Cette manne documentaire offre au lecteur des fragments puissamment évocateurs de la réalité de l’esclavage : mentions de l’origine des esclaves, de leur état physique, de leur habillement, de leurs « allures » – entendre lieux de fréquentation des fugitifs – et s’imposent à lui comme une série de photographies soigneusement décrites.
Elles nous laissent apercevoir des hommes, des femmes, des enfants, figures terriblement émouvantes de corps en fuite, provisoirement échappés à la fatalité de leur destin. Elles sont un puissant appel à notre imaginaire, mais surtout, elles offrent à l’indicible une saisissante matérialité, à l’invisible, une vertigineuse représentation.

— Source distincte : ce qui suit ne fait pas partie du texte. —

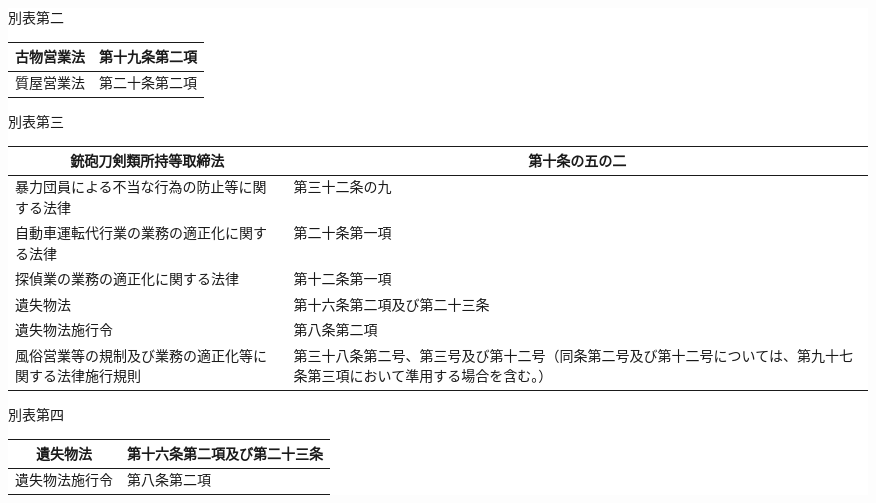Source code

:別表第二

古物営業法 | 第十九条第二項  
---|---  
質屋営業法 | 第二十条第二項  
  
別表第三

銃砲刀剣類所持等取締法 | 第十条の五の二  
---|---  
暴力団員による不当な行為の防止等に関する法律 | 第三十二条の九  
自動車運転代行業の業務の適正化に関する法律 | 第二十条第一項  
探偵業の業務の適正化に関する法律 | 第十二条第一項  
遺失物法 | 第十六条第二項及び第二十三条  
遺失物法施行令 | 第八条第二項  
風俗営業等の規制及び業務の適正化等に関する法律施行規則 | 第三十八条第二号、第三号及び第十二号（同条第二号及び第十二号については、第九十七条第三項において準用する場合を含む。）  
  
別表第四

遺失物法 | 第十六条第二項及び第二十三条  
---|---  
遺失物法施行令 | 第八条第二項
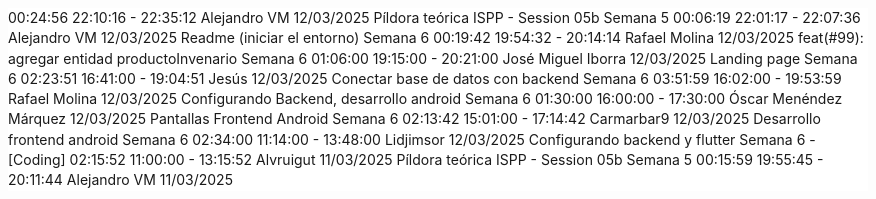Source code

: 00:24:56
22:10:16 - 22:35:12
Alejandro VM
12/03/2025
Píldora teórica ISPP - Session 05b
Semana 5
00:06:19
22:01:17 - 22:07:36
Alejandro VM
12/03/2025
Readme (iniciar el entorno)
Semana 6
00:19:42
19:54:32 - 20:14:14
Rafael Molina
12/03/2025
feat(#99): agregar entidad productoInvenario
Semana 6
01:06:00
19:15:00 - 20:21:00
José Miguel Iborra
12/03/2025
Landing page
Semana 6
02:23:51
16:41:00 - 19:04:51
Jesús
12/03/2025
Conectar base de datos con backend
Semana 6
03:51:59
16:02:00 - 19:53:59
Rafael Molina
12/03/2025
Configurando Backend, desarrollo android
Semana 6
01:30:00
16:00:00 - 17:30:00
Óscar Menéndez Márquez
12/03/2025
Pantallas Frontend Android
Semana 6
02:13:42
15:01:00 - 17:14:42
Carmarbar9
12/03/2025
Desarrollo frontend android
Semana 6
02:34:00
11:14:00 - 13:48:00
Lidjimsor
12/03/2025
Configurando backend y flutter
Semana 6 - [Coding]
02:15:52
11:00:00 - 13:15:52
Alvruigut
11/03/2025
Píldora teórica ISPP - Session 05b
Semana 5
00:15:59
19:55:45 - 20:11:44
Alejandro VM
11/03/2025
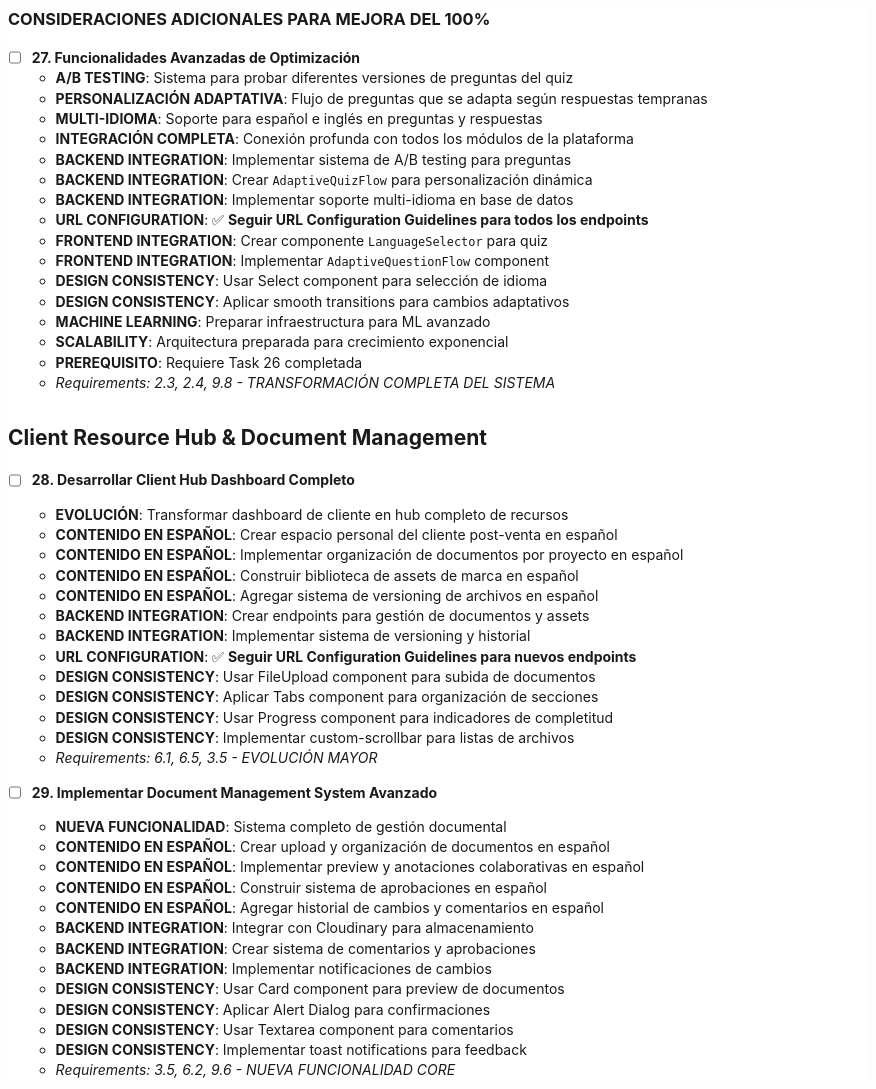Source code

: ### **CONSIDERACIONES ADICIONALES PARA MEJORA DEL 100%**

- [ ] **27. Funcionalidades Avanzadas de Optimización**
  - **A/B TESTING**: Sistema para probar diferentes versiones de preguntas del quiz
  - **PERSONALIZACIÓN ADAPTATIVA**: Flujo de preguntas que se adapta según respuestas tempranas
  - **MULTI-IDIOMA**: Soporte para español e inglés en preguntas y respuestas
  - **INTEGRACIÓN COMPLETA**: Conexión profunda con todos los módulos de la plataforma
  - **BACKEND INTEGRATION**: Implementar sistema de A/B testing para preguntas
  - **BACKEND INTEGRATION**: Crear `AdaptiveQuizFlow` para personalización dinámica
  - **BACKEND INTEGRATION**: Implementar soporte multi-idioma en base de datos
  - **URL CONFIGURATION**: ✅ **Seguir URL Configuration Guidelines para todos los endpoints**
  - **FRONTEND INTEGRATION**: Crear componente `LanguageSelector` para quiz
  - **FRONTEND INTEGRATION**: Implementar `AdaptiveQuestionFlow` component
  - **DESIGN CONSISTENCY**: Usar Select component para selección de idioma
  - **DESIGN CONSISTENCY**: Aplicar smooth transitions para cambios adaptativos
  - **MACHINE LEARNING**: Preparar infraestructura para ML avanzado
  - **SCALABILITY**: Arquitectura preparada para crecimiento exponencial
  - **PREREQUISITO**: Requiere Task 26 completada
  - _Requirements: 2.3, 2.4, 9.8 - TRANSFORMACIÓN COMPLETA DEL SISTEMA_

## Client Resource Hub & Document Management

- [ ] **28. Desarrollar Client Hub Dashboard Completo**
  - **EVOLUCIÓN**: Transformar dashboard de cliente en hub completo de recursos
  - **CONTENIDO EN ESPAÑOL**: Crear espacio personal del cliente post-venta en español
  - **CONTENIDO EN ESPAÑOL**: Implementar organización de documentos por proyecto en español
  - **CONTENIDO EN ESPAÑOL**: Construir biblioteca de assets de marca en español
  - **CONTENIDO EN ESPAÑOL**: Agregar sistema de versioning de archivos en español
  - **BACKEND INTEGRATION**: Crear endpoints para gestión de documentos y assets
  - **BACKEND INTEGRATION**: Implementar sistema de versioning y historial
  - **URL CONFIGURATION**: ✅ **Seguir URL Configuration Guidelines para nuevos endpoints**
  - **DESIGN CONSISTENCY**: Usar FileUpload component para subida de documentos
  - **DESIGN CONSISTENCY**: Aplicar Tabs component para organización de secciones
  - **DESIGN CONSISTENCY**: Usar Progress component para indicadores de completitud
  - **DESIGN CONSISTENCY**: Implementar custom-scrollbar para listas de archivos
  - _Requirements: 6.1, 6.5, 3.5 - EVOLUCIÓN MAYOR_

- [ ] **29. Implementar Document Management System Avanzado**
  - **NUEVA FUNCIONALIDAD**: Sistema completo de gestión documental
  - **CONTENIDO EN ESPAÑOL**: Crear upload y organización de documentos en español
  - **CONTENIDO EN ESPAÑOL**: Implementar preview y anotaciones colaborativas en español
  - **CONTENIDO EN ESPAÑOL**: Construir sistema de aprobaciones en español
  - **CONTENIDO EN ESPAÑOL**: Agregar historial de cambios y comentarios en español
  - **BACKEND INTEGRATION**: Integrar con Cloudinary para almacenamiento
  - **BACKEND INTEGRATION**: Crear sistema de comentarios y aprobaciones
  - **BACKEND INTEGRATION**: Implementar notificaciones de cambios
  - **DESIGN CONSISTENCY**: Usar Card component para preview de documentos
  - **DESIGN CONSISTENCY**: Aplicar Alert Dialog para confirmaciones
  - **DESIGN CONSISTENCY**: Usar Textarea component para comentarios
  - **DESIGN CONSISTENCY**: Implementar toast notifications para feedback
  - _Requirements: 3.5, 6.2, 9.6 - NUEVA FUNCIONALIDAD CORE_
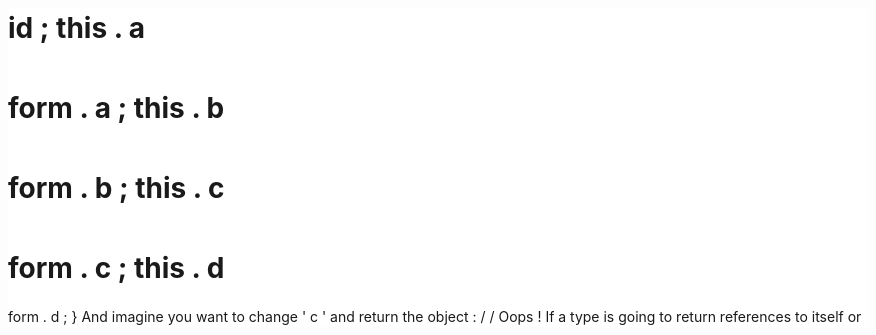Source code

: id
;
this
.
a
=
form
.
a
;
this
.
b
=
form
.
b
;
this
.
c
=
form
.
c
;
this
.
d
=
form
.
d
;
}
And
imagine
you
want
to
change
'
c
'
and
return
the
object
:
/
/
Oops
!
If
a
type
is
going
to
return
references
to
itself
or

Cette violence ordinaire s’inscrit dans la graphie. Bernard Gomez scrute le chemin de l’encre, la soif du papier, sa trace sur le fac-similé de l’archive : c’est l’image d’une inscription, d’une empreinte, d’une blessure encore saignante. Et le photographe place en regard de toutes ces absences, le paysage.
À travers le temps, revisitant les étapes de sa propre exploration photographique du territoire de la Guadeloupe qui s’étend sur ces dix dernières années, il érige le paysage en mémorial, y réinvente les traces d’un récit effacé : chemins fatigués que la foulée des fuyards a peut-être initiés, horizons aperçus que leurs yeux éperdus ont pu scruter en vain, lits de rivière où leurs pieds nus ont cherché à désorienter les molosses lancés à leur poursuite, lacis végétaux où ils ont cherché à se fondre, jusqu’aux labyrinthes urbains étrangement désertés.
Telles sont les lignes de fuite que le Bernard Gomez nous propose. Visions marronnes, officieuses, subjectives, il leur confère une monumentalité sensible, interrogeant la façon dont les souvenirs refoulés reviennent hanter les paysages contemporains.